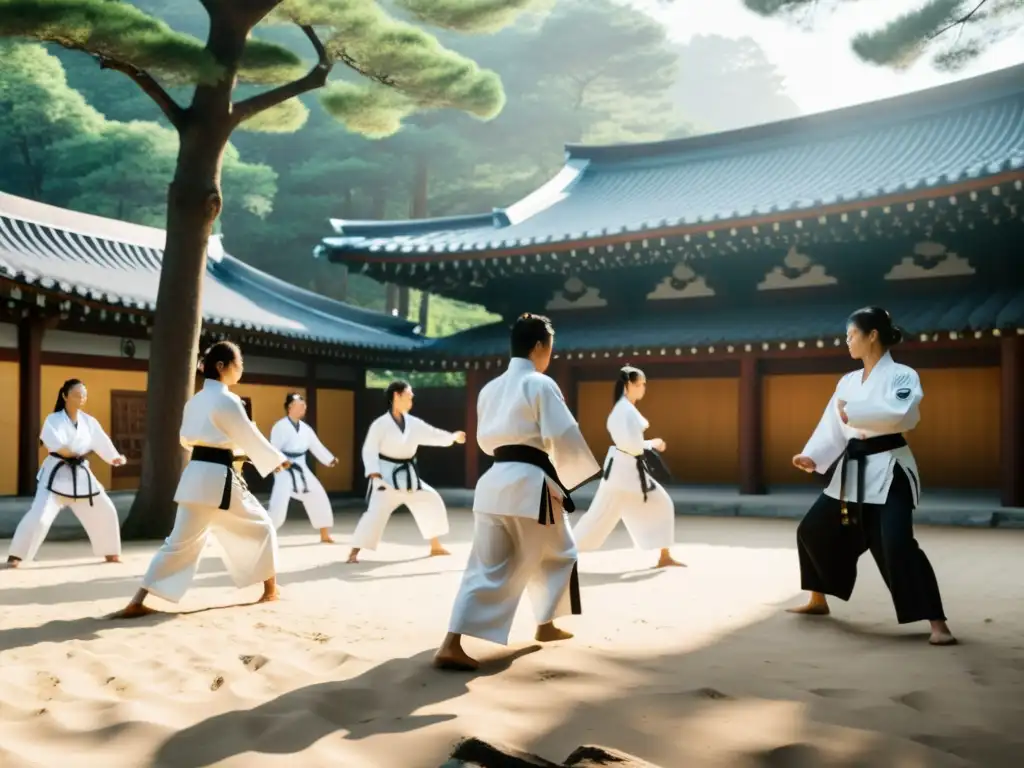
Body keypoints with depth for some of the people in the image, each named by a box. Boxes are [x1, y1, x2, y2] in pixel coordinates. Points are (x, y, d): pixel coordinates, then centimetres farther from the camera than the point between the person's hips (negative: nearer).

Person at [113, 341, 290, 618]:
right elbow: (250, 437, -7)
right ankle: (270, 590, 23)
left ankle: (137, 602, 2)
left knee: (180, 542, 8)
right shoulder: (227, 400, -12)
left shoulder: (195, 401, 13)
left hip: (195, 476, 7)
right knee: (260, 527, 13)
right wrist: (278, 459, 7)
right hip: (219, 479, -7)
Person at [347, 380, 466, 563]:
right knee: (376, 512, -19)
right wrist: (374, 474, -24)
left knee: (431, 500, 12)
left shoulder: (413, 423, 6)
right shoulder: (381, 423, -12)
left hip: (408, 476, 7)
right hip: (387, 476, -7)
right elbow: (369, 450, -14)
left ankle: (435, 547, 26)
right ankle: (354, 552, -10)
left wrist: (453, 437, -3)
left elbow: (433, 435, 8)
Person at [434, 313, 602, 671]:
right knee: (556, 553, 20)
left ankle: (452, 644, -6)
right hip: (529, 483, -6)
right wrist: (578, 477, 0)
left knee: (487, 566, 6)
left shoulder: (489, 388, 13)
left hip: (494, 480, 6)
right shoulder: (540, 384, -8)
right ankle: (545, 625, 34)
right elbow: (562, 436, -13)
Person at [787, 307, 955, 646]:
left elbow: (903, 413, -31)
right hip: (852, 471, 8)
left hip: (888, 471, -8)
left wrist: (853, 411, -23)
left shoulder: (902, 376, -11)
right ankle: (818, 601, 34)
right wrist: (812, 456, -7)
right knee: (813, 530, 14)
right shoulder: (848, 381, 11)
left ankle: (937, 623, -10)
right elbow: (832, 426, 8)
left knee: (897, 546, -21)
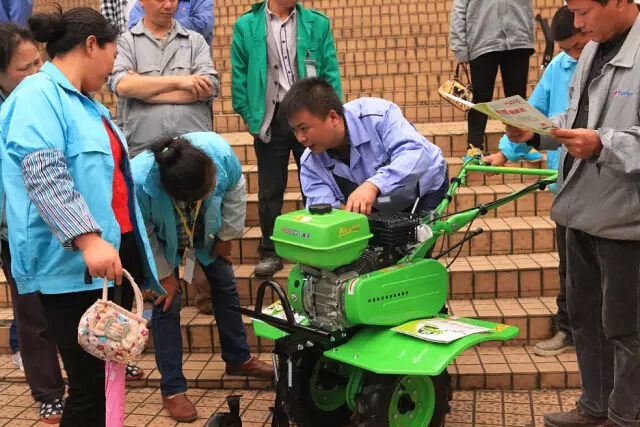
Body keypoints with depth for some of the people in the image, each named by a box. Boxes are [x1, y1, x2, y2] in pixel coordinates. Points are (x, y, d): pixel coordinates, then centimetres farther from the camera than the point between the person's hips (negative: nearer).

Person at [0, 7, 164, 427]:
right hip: (72, 266, -9)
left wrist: (136, 251, 35)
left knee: (111, 377, 13)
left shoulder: (86, 101, 21)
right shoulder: (38, 95, -8)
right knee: (90, 387, -4)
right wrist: (88, 239, -31)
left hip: (117, 253, 9)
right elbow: (43, 174, -22)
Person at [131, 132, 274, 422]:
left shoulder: (218, 149, -38)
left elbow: (235, 187, -14)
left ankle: (238, 359, 31)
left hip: (207, 234, 4)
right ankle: (172, 388, 6)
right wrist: (164, 275, -15)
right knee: (167, 304, -8)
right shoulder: (139, 181, -45)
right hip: (162, 242, -4)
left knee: (226, 287, 11)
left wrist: (227, 235, -6)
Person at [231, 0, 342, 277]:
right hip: (270, 120, 0)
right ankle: (270, 252, 20)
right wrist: (249, 116, -2)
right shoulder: (246, 25, 1)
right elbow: (239, 76, 3)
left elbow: (330, 72, 2)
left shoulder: (318, 23, 3)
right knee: (270, 192, 8)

--- --- ---

◆ PROBLEM DESCRIPTION
Pick out every line in the records above that contains the word "wrist", and copy each of those lines.

◆ SOLUTION FOR THIS TASK
right wrist: (278, 459, 7)
right wrist: (374, 474, -24)
left wrist: (453, 437, -3)
right wrist: (578, 477, 0)
left wrist: (853, 411, -23)
right wrist: (812, 456, -7)
left wrist: (136, 251, 35)
right wrist: (88, 239, -31)
right wrist: (164, 275, -15)
left wrist: (227, 235, -6)
right wrist: (249, 116, -2)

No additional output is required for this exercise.